[start Source document]

APPELLATE COURT OF ILLINOIS, FIRST DISTRICT, SECOND DIVISION


March 26, 1996

ILLINOIS FEDERATION OF TEACHERS, AFT-AFL-CIO, ET AL., PETITIONERS-APPELLANTS,
v.
ILLINOIS EDUCATIONAL LABOR RELATIONS BOARD, BRIAN HAYES, ET AL., RESPONDENTS-APPELLEES.

PETITION FOR REVIEW OF AN ORDER OF THE ILLINOIS EDUCATIONAL LABOR RELATIONS BOARD.

The Honorable Justice Scariano delivered the opinion of the court: Hartman, P.j., and DiVito, J., concur.

The opinion of the court was delivered by: Scariano

The Honorable Justice SCARIANO delivered the opinion of the court:

Non-union members filed objections with the Illinois Educational Labor Relations Board ("Board") claiming that they had been assessed fair share fees by the petitioner unions ("Unions") during the 1991-92 academic year that were not chargeable to them, including internal and external organizing expenses *fn1

At the administrative hearing, Ed Geppert, Illinois Federation of Teachers' assistant to the president for organizing, testified at length regarding the "direct" benefits accruing from organizing expenses: external organizing results in additional members, thus producing power, clout and the ability to better represent the members in the collective bargaining process; it helps raise industry standards directly benefitting employees in existing organized districts; and it allows the union to provide better services to existing local units through economies of scale; internal organizing benefits unit members by increasing the local union's strength in negotiations.

[end Source document]
[start Raw data]

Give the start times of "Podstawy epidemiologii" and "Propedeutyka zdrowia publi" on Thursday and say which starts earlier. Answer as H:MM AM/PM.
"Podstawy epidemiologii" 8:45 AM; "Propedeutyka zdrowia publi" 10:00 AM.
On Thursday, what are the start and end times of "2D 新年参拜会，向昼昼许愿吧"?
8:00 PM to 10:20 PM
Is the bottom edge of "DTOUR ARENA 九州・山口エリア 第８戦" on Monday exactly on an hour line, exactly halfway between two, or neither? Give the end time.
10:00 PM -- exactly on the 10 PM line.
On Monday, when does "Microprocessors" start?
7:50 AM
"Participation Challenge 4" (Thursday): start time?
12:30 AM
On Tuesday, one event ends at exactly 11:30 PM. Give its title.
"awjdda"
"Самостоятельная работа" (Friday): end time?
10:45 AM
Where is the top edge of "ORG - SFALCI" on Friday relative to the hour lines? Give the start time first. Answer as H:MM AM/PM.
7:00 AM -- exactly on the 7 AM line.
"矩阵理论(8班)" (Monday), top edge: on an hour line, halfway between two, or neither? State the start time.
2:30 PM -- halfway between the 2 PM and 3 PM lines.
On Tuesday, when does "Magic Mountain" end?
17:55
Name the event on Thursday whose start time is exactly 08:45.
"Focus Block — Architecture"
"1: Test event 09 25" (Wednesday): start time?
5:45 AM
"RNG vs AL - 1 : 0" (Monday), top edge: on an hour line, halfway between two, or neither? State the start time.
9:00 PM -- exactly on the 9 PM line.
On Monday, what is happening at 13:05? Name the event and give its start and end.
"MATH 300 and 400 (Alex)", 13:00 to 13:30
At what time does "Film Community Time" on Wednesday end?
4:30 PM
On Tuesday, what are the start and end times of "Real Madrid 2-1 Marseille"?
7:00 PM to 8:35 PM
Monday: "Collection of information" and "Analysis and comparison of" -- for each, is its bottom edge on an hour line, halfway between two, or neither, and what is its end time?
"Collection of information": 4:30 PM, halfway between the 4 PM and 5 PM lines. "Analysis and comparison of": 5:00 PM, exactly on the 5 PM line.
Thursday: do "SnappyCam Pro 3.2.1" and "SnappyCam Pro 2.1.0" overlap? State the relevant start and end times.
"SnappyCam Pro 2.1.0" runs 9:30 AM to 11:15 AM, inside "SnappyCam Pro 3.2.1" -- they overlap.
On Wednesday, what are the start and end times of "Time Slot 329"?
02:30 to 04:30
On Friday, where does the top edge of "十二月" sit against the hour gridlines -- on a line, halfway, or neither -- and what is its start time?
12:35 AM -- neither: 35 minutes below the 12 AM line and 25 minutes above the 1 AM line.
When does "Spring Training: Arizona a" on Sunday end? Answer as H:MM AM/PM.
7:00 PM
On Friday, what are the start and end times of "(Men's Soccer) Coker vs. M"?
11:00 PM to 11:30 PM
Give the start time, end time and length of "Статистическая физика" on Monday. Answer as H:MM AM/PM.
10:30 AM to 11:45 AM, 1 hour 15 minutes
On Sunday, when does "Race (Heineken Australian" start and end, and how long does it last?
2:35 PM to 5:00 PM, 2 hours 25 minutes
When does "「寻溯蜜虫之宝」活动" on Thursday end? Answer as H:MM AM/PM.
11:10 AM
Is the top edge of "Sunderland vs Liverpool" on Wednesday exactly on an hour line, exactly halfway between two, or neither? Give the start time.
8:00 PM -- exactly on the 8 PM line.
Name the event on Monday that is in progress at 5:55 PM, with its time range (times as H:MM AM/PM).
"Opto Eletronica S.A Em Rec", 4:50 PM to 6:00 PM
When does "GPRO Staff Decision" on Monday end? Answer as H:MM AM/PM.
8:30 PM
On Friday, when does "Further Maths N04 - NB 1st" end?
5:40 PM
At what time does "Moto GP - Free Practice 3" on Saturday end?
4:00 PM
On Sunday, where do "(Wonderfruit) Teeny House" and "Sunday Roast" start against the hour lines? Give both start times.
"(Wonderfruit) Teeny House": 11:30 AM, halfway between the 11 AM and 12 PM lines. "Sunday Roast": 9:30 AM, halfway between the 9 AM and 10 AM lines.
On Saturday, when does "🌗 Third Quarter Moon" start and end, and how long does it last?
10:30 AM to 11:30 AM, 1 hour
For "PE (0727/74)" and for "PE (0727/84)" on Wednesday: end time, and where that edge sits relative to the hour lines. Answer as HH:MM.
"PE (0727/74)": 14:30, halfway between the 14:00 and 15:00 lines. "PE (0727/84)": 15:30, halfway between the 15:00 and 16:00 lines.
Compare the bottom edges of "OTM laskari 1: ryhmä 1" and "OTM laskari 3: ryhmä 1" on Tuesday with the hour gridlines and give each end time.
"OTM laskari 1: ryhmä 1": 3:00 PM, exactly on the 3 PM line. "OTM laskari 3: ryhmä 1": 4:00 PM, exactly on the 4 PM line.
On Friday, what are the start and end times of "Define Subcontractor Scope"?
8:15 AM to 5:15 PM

[end Raw data]

*Aim 1*:
In the court opinion, who testified at the administrative hearing about the benefits of organizing expenses?
*Aim 2*:
Write the next part of the court opinion, picking up after its last sentence.
This material has no connection to the court opinion.

*Right answer 1*:
Ed Geppert, the Illinois Federation of Teachers' assistant to the president for organizing.

*Right answer 2*:
On April 9, 1993, the administrative law judge issued his recommended decision and order, wherein he relied upon Geppert's testimony to find organizing expenses chargeable:

"The Federations have presented detailed, credible evidence that both external and internal organizing increase the unions' ability to engage in effective collective bargaining. The record evidence covers organizing at the national, state and local levels. That evidence further demonstrates that organizing brings direct economic benefits to nonmembers and enables the unions to provide more comprehensive service to bargaining unit members. I have concluded that organizing is therefore '"germane" to collective bargaining activity' as required by Lehnert.

I have further concluded that it is Constitutionally permissible to charge nonmembers for such organizing. Finally, I have concluded that this result is not inconsistent with the Board's decision in East St. Louis, since it is based on a rationale that was not at issue in that decision, and was therefore not ruled upon in that case."

After an objector filed exceptions to the ALJ's proposed disposition of the case, the Board issued its order, wherein it reversed that portion of the ALJ's recommendation which had concluded that internal and external organizing expenses were properly chargeable to nonmembers. This decision was based upon Ellis, Lehnert, and comments made by a sponsor of the IELRA. (These authorities are cited in full and discussed below.)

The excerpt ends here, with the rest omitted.